**TASK GOAL:** Given the listing that follows, report all lines in which the string "Material" occurs.

**PROVIDED DATA:**

# # # #

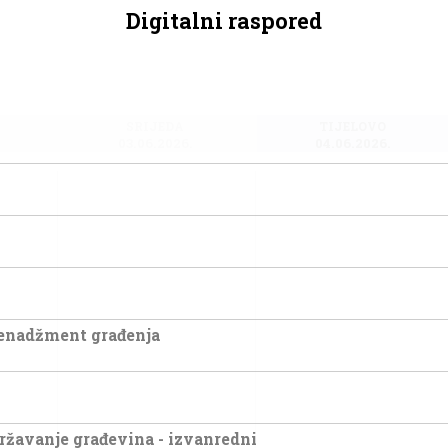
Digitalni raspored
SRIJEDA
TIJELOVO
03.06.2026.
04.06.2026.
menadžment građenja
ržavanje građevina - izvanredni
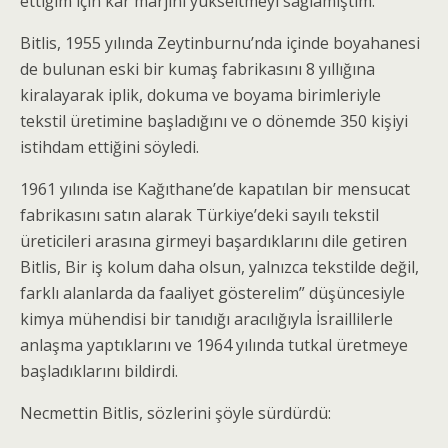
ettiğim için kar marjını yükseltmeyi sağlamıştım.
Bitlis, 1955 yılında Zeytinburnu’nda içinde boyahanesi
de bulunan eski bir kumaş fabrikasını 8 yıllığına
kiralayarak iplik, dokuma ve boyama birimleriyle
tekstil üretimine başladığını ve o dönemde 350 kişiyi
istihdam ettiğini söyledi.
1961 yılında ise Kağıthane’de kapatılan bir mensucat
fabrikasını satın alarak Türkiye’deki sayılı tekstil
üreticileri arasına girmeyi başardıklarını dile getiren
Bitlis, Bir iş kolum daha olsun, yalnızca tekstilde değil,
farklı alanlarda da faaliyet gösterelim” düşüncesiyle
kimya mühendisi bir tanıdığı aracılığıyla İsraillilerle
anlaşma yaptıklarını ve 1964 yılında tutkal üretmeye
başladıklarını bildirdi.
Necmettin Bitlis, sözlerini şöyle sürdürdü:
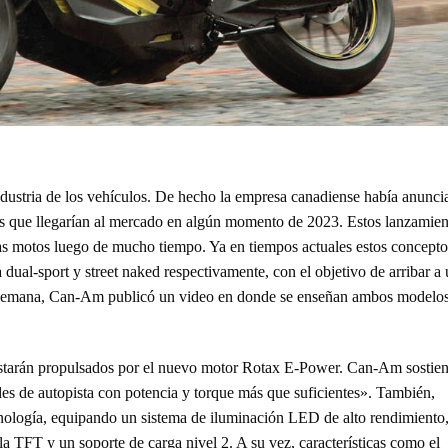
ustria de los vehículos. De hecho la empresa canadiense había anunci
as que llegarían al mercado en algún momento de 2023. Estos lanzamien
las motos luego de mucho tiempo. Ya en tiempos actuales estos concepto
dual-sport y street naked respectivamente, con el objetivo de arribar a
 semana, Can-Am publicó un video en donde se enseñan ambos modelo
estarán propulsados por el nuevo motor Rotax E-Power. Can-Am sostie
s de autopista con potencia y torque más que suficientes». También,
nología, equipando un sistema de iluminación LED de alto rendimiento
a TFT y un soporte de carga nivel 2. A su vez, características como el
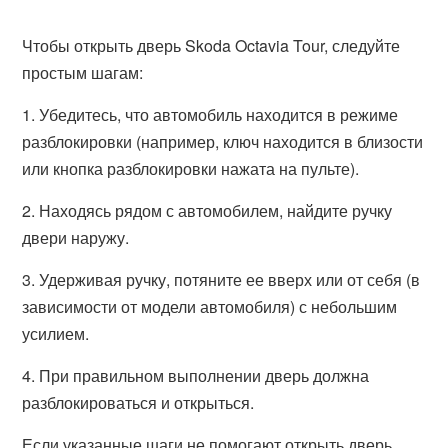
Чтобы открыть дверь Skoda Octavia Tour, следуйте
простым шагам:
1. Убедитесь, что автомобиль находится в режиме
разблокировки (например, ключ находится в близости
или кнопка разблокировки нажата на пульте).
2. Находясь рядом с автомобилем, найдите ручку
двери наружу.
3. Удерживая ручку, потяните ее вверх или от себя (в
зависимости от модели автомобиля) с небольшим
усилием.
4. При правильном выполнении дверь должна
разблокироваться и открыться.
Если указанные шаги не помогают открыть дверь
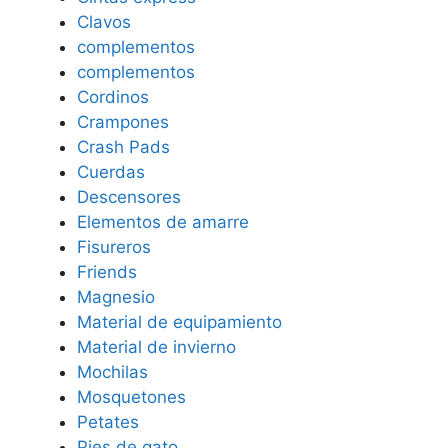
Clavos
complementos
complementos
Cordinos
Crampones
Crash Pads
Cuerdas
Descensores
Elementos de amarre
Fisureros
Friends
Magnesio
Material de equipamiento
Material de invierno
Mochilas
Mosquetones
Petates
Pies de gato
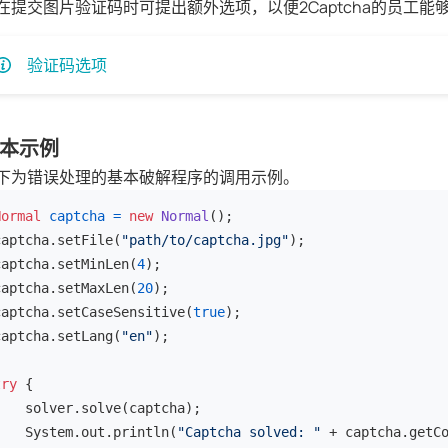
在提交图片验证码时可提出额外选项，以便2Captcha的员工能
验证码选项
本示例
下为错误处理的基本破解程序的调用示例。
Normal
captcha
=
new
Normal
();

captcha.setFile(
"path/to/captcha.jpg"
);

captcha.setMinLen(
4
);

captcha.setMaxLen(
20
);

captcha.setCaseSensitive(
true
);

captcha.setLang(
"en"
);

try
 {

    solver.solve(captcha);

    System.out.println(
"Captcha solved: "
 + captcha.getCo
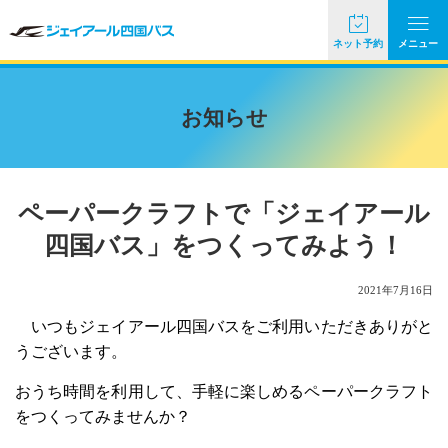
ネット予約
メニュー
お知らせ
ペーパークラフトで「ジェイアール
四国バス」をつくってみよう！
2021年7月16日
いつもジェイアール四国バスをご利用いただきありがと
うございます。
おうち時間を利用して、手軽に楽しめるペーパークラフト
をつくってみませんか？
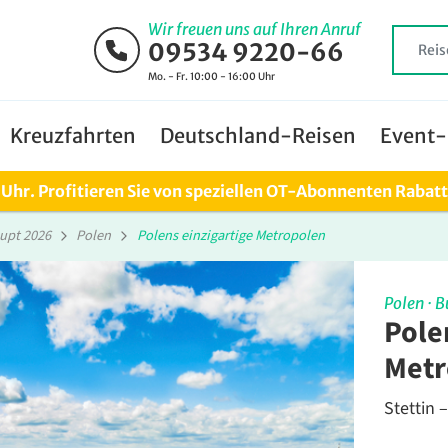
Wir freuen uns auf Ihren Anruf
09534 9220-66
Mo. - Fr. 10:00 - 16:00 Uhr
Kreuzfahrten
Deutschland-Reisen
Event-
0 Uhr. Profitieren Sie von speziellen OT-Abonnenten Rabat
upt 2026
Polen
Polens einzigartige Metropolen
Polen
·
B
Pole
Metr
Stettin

# # # #

**THE ANSWER:**
Material de equipamiento
Material de invierno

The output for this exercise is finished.